Is city planning against cities? Probably so. Are we runners turning against cities? That hurts…

I shall search inside myself for some answers.

Maybe we runners belong to a cursed subspecies. Maybe a 200yd square or park is enough to avoid bottlenecks as a marginal urban edge, although we’d get mad if running it around. Perhaps a Hyde Park or a Bois de Boulogne or a Central Park are too large for the cities hosting them. Perhaps cities themselves would prefer a thousand of cosy liveable squares.
Maybe if we understand that running is part of cities’ health, we should look to those who jog 20 minutes and care about them. Sure they do not want to be molested or sexually harassed.

Perhaps the 20% of us runners train a lot of miles and we are fast and furious and, probably, the engine of the marathon and road running phenomenon. Let’s face it, we are.

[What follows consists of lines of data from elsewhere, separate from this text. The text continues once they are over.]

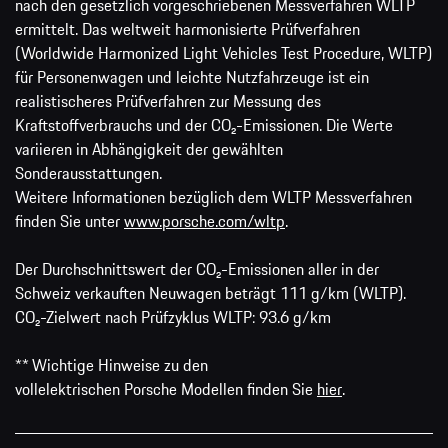
nach den gesetzlich vorgeschriebenen Messverfahren WLTP
ermittelt. Das weltweit harmonisierte Prüfverfahren
(Worldwide Harmonized Light Vehicles Test Procedure, WLTP)
für Personenwagen und leichte Nutzfahrzeuge ist ein
realistischeres Prüfverfahren zur Messung des
Kraftstoffverbrauchs und der CO₂-Emissionen. Die Werte
variieren in Abhängigkeit der gewählten
Sonderausstattungen.
Weitere Informationen bezüglich dem WLTP Messverfahren
finden Sie unter
www.porsche.com/wltp
.
Der Durchschnittswert der CO₂-Emissionen aller in der
Schweiz verkauften Neuwagen beträgt 111 g/km (WLTP).
CO₂-Zielwert nach Prüfzyklus WLTP: 93.6 g/km
** Wichtige Hinweise zu den
vollelektrischen Porsche Modellen finden Sie
hier
.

Maybe that is what we are. Just a 20%.

What do you think?

With love to all running mates that sparked the debate, Pablo and Sonia.

2 comentarios

  1. Dice ser Commedia

    Thanks for opening the debate, and giving those references. Some other interesting references I found searching on the internet:

    —Peter Culley and John Pascoe (2009) «Sports Facilities and Technologies»
    [Orienting sport facilities design covering planning, construction, operation and maintenance criteria, also including ‘sports-led urban regeneration’]

    —Setha Low, Dana Taplin, Suzanne Scheld (2005) «Rethinking Urban Parks: Public Space and Cultural Diversity»
    [From an internet praise:
    «Urban parks provide important public spaces which invite different groups to meet and relax, strengthening community interactions – but at times parks become inhospitable to different groups. Cultural diversity should be the key goal in designing urban parks, the authors maintain: RETHINKING URBAN PARKS: PUBLIC SPACE AND CULTURAL DIVERSITY uses case studies of selected New York and Philadelphia parks to identify common problems and how parks may be used to manage cultural diversity. Chapters survey limiting factors to park use, ethnic activities, and restoration project goals. College-level students of urban planning and public space access will find this essential to understanding how cultural needs interact with urban park design and use.»]

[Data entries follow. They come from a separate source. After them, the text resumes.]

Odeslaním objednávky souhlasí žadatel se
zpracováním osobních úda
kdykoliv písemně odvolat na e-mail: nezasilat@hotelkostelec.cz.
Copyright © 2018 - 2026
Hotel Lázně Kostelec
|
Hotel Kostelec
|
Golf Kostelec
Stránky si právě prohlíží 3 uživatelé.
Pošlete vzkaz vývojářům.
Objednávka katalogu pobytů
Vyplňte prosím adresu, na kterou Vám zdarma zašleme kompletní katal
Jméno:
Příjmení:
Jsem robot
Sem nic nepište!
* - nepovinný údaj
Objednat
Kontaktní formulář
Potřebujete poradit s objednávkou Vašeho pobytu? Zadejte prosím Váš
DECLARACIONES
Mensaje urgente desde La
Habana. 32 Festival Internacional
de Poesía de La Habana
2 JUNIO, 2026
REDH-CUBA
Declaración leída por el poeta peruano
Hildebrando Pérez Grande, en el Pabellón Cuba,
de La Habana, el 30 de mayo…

    —Neil King (2009) «Sport Policy and Governance Local Perspectives»
    [A local study of the city of Liverpool since the 1970s until 2008, when the city was named European City of Culture. Among other issues… «explores relationships between local authority policy for sport and policy relating to education, health, land-use planning and community regeneration». Also gives in-depth coverage to different park uses. As you know, Liverpool have recovered its marathon this year. The following quote might remind you of another current issue in Spanish Road Running…

    «In terms of the governance of the sport, road running has historically been one component of athletics. However, following a major review of athletics (Foster, 2004), significant resistance from the voluntary sector to alignment with the objectives of UK Athletics (UKA) has arisen, foregrounding long-standing juridical tensions between government and voluntary sector athletics bodies. A central tension concerns payments to UKA by road race organisers of a levy for non-club runners (most race participants are not affiliated to a club). In 2006, the Association of GB Athletics Clubs (ABAC) founded a separate Association of Running Clubs (ARC) to provide a voice for road running clubs in opposition to increasing government intervention in sport and the drive towards professionalisation and ‘modernisation’ given the value placed on amateurism and voluntarism in the sport (Green and Houlihan, 2005b).»]

    Give me a second life (not Internet’s, please) and I will figure out something. 🙂

    And now, answering your questions:

    – NO… it can’t be against us runners, when they simply ignore us.

    – And YES… we are deadly suffering of ethnocentrism thinking that our little worlds do really care.

    Words are not enough, my friend. At least, this is the lesson I’ve learned reading about Jacobs’s life.

    Greetings from my little world… see you at the party, I presume. 😉

    27 noviembre 2011 | 10:54

  2. spanjaard

    Ed, I’ll be there, partying. Though, I should apply the same thin line to Xmas planning, family time planning and blogging planning.